- Selected text
┄┄┄┄┄┄┄┄┄┄┄┄┄┄┄┄┄┄┄┄

J.M. Miro lives and writes in the Pacific Northwest. He also writes, some days, under the name Steven Price.

Vivek Shraya is an artist whose body of work crosses the boundaries of music, literature, visual art, theatre, and film. Her bestselling book I’m Afraid of Men was heralded by Vanity Fair as “cultural rocket fuel,” and her album Part-Time Woman was nominated for the Polaris Music Prize. The founder of the publishing imprint VS. Books, Shraya is a seven-time Lambda Literary Award finalist. She’s been a brand ambassador for MAC Cosmetics and Pantene, and is a director on the board of the Tegan and Sara Foundation, and an assistant professor of creative writing at the University of Calgary. She’s currently adapting her debut play, How to Fail as a Popstar, for television with the support of CBC.

┄┄┄┄┄┄┄┄┄┄┄┄┄┄┄┄┄┄┄┄

- Task goal
Answer these questions using the author bios above.
(a) Where does J.M. Miro live and write?
(b) Which album by Vivek Shraya was nominated for the Polaris Music Prize?
(c) What debut play is Shraya adapting for television?

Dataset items
┄┄┄┄┄┄┄┄┄┄┄┄┄┄┄┄┄┄┄┄

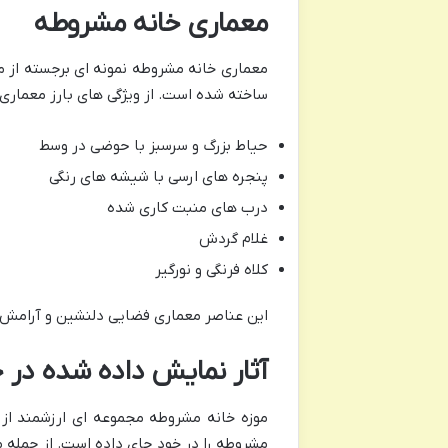
معماری خانه مشروطه
ساخته شده است. از ویژگی های بارز معماری ای
حیاط بزرگ و سرسبز با حوضی در وسط
پنجره های ارسی با شیشه های رنگی
درب های منبت کاری شده
غلام گردش
کلاه فرنگی و نورگیر
این عناصر معماری فضایی دلنشین و آرامش ب
آثار نمایش داده شده در 
موزه خانه مشروطه مجموعه ای ارزشمند از
مشروطه را در خود جای داده است. از جمله مهم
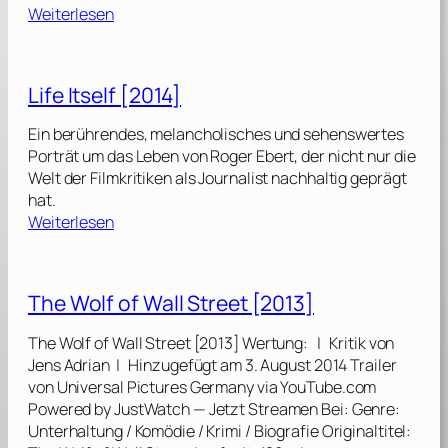
:
Weiterlesen
T
h
e
Life Itself [2014]
M
a
Ein berührendes, melancholisches und sehenswertes
n
Porträt um das Leben von Roger Ebert, der nicht nur die
d
Welt der Filmkritiken als Journalist nachhaltig geprägt
a
hat.
l
:
Weiterlesen
o
L
r
i
i
f
The Wolf of Wall Street [2013]
a
e
n
I
The Wolf of Wall Street [2013] Wertung: | Kritik von
t
Jens Adrian | Hinzugefügt am 3. August 2014 Trailer
&
s
von Universal Pictures Germany via YouTube.com
G
e
Powered by JustWatch — Jetzt Streamen Bei: Genre:
r
l
Unterhaltung / Komödie / Krimi / Biografie Originaltitel:
o
f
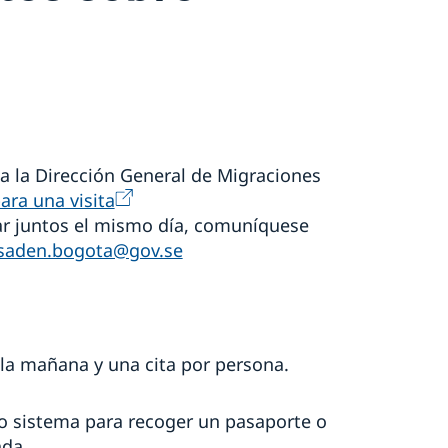
 a la Dirección General de Migraciones
ara una visita
tar juntos el mismo día, comuníquese
aden.bogota@gov.se
 la mañana y una cita por persona.
mo sistema para recoger un pasaporte o
ada.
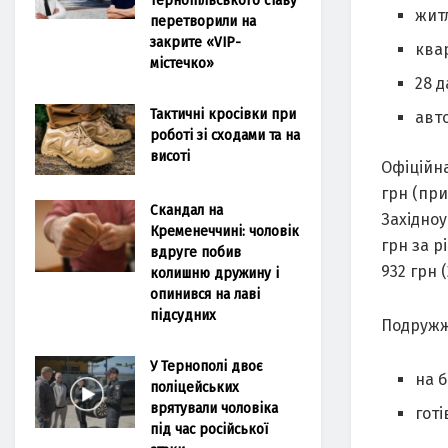
жит
перетворили на
закрите «VIP-
ква
містечко»
28 д
Тактичні кросівки при
авто
роботі зі сходами та на
висоті
Офіційна
грн (при
Скандал на
Західноу
Кременеччині: чоловік
грн за р
вдруге побив
932 грн (
колишню дружину і
опинився на лаві
підсудних
Подружж
У Тернополі двоє
на б
поліцейських
врятували чоловіка
готі
під час російської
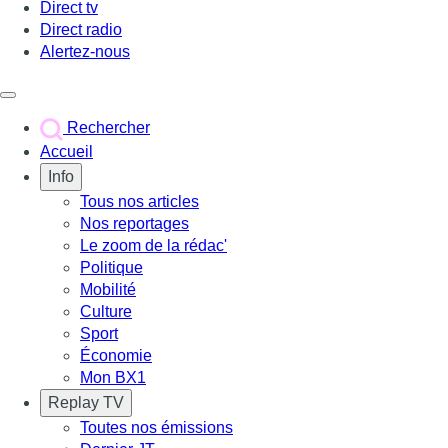
Direct tv
Direct radio
Alertez-nous
Déclencher le menu
Rechercher
Accueil
Info
Tous nos articles
Nos reportages
Le zoom de la rédac'
Politique
Mobilité
Culture
Sport
Économie
Mon BX1
Replay TV
Toutes nos émissions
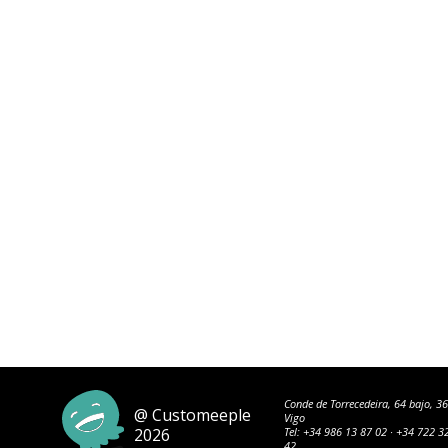
Conde de Torrecedeira, 64 bajo, 3
@ Customeeple
Vigo
2026
Tel:
+34 986 13 87 02
·
+34 722 3
42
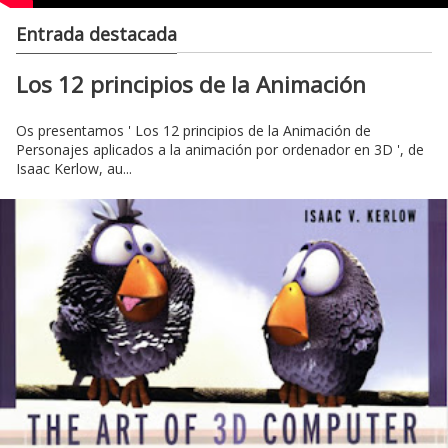
Entrada destacada
Los 12 principios de la Animación
Os presentamos ' Los 12 principios de la Animación de
Personajes aplicados a la animación por ordenador en 3D ', de
Isaac Kerlow, au...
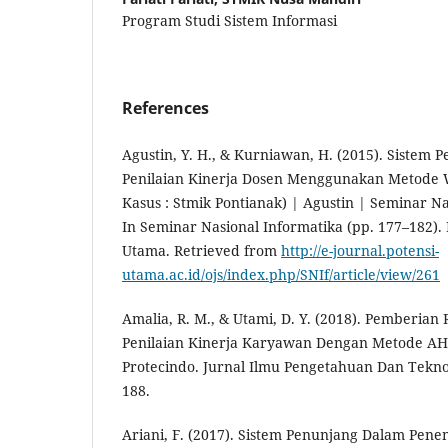
Program Studi Sistem Informasi
References
Agustin, Y. H., & Kurniawan, H. (2015). Sistem
Penilaian Kinerja Dosen Menggunakan Metode W
Kasus : Stmik Pontianak) | Agustin | Seminar Na
In Seminar Nasional Informatika (pp. 177–182).
Utama. Retrieved from
http://e-journal.potensi-
utama.ac.id/ojs/index.php/SNIf/article/view/261
Amalia, R. M., & Utami, D. Y. (2018). Pemberia
Penilaian Kinerja Karyawan Dengan Metode AH
Protecindo. Jurnal Ilmu Pengetahuan Dan Tekno
188.
Ariani, F. (2017). Sistem Penunjang Dalam Penen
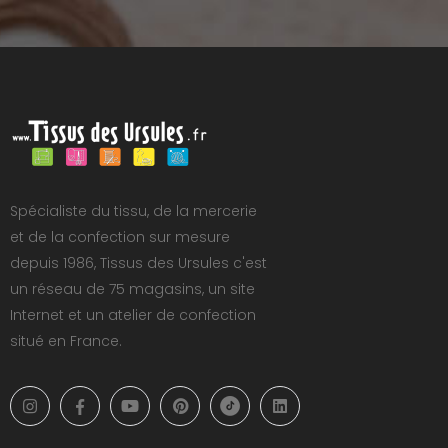
Spécialiste du tissu, de la mercerie
et de la confection sur mesure
depuis 1986, Tissus des Ursules c'est
un réseau de 75 magasins, un site
Internet et un atelier de confection
situé en France.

┄┄┄┄┄┄┄┄┄┄┄┄┄┄┄┄┄┄┄┄

- Answer for this exercise
(a) The Pacific Northwest
(b) Part-Time Woman
(c) How to Fail as a Popstar